* BLOCO DE TEXTO
---------------

O Tribunal de Justiça de São Paulo negou pedido do engenheiro Marcelo Malvio Alvez de Lima, o motorista do Porsche que atingiu o carro da advogada Carolina Menezes Cintra Santos. O acidente ocorreu no dia 9 de julho e a vítima morreu no local. A defesa pretendia o desbloqueio dos bens do engenheiro. A decisão, em caráter liminar, é do desembargador Melo Bueno, da 35ª Câmara de Direito Privado. O mérito do recurso (Agravo de Instrumento) ainda será apreciado pela turma julgadora, acrescida de mais dois desembargadores.

Em julho, a juíza Margot Chrysostomo Correa, da 5ª Vara Cível do Fórum de Pinheiros, atendeu pedido dos pais e irmãos de Carolina e decretou o bloqueio dos bens do engenheiro. De acordo com o despacho da juíza, a medida tinha como objetivo garantir a satisfação de futuro crédito a ser pago no caso do acusado ser condenado a indenizar a família da vítima.

De acordo com a juíza, as testemunhas foram unânimes em afirmar que o réu, no momento em que recobrou os sentidos, perfeitamente ciente da colisão, não se preocupou em momento algum com as consequencias de seus atos no que diz respeito à vida de Carolina. "Preocupou-se apenas com o seu patrimônio", afirmou a juíza no decreto de bloqueio de patrimônio.

---------------

* DADOS REGISTRADOS
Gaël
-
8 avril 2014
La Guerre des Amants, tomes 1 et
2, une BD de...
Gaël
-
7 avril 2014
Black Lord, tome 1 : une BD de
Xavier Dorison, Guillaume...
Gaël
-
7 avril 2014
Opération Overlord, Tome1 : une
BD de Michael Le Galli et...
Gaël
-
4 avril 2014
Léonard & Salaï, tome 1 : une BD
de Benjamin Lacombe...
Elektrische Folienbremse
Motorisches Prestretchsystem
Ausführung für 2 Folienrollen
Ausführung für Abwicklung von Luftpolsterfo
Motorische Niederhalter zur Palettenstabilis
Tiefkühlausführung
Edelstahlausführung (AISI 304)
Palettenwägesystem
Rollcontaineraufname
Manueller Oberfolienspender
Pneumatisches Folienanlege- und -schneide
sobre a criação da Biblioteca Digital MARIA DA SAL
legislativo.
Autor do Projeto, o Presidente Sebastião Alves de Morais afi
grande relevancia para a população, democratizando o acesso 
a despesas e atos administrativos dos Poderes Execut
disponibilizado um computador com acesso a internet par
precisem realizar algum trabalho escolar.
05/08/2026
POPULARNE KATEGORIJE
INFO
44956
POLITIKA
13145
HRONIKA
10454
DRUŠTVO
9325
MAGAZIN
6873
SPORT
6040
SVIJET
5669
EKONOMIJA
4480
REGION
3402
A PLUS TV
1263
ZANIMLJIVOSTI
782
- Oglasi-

---------------

* INSTRUÇÕES
Na notícia sobre o acidente com o Porsche, com que objetivo a juíza da 5ª Vara Cível decretou o bloqueio dos bens do engenheiro? Explique em uma a três frases.

* SOLUÇÃO
O bloqueio tinha como objetivo garantir a satisfação de um futuro crédito, a ser pago caso o acusado fosse condenado a indenizar a família de Carolina. A juíza tomou a medida atendendo a pedido dos pais e irmãos da vítima.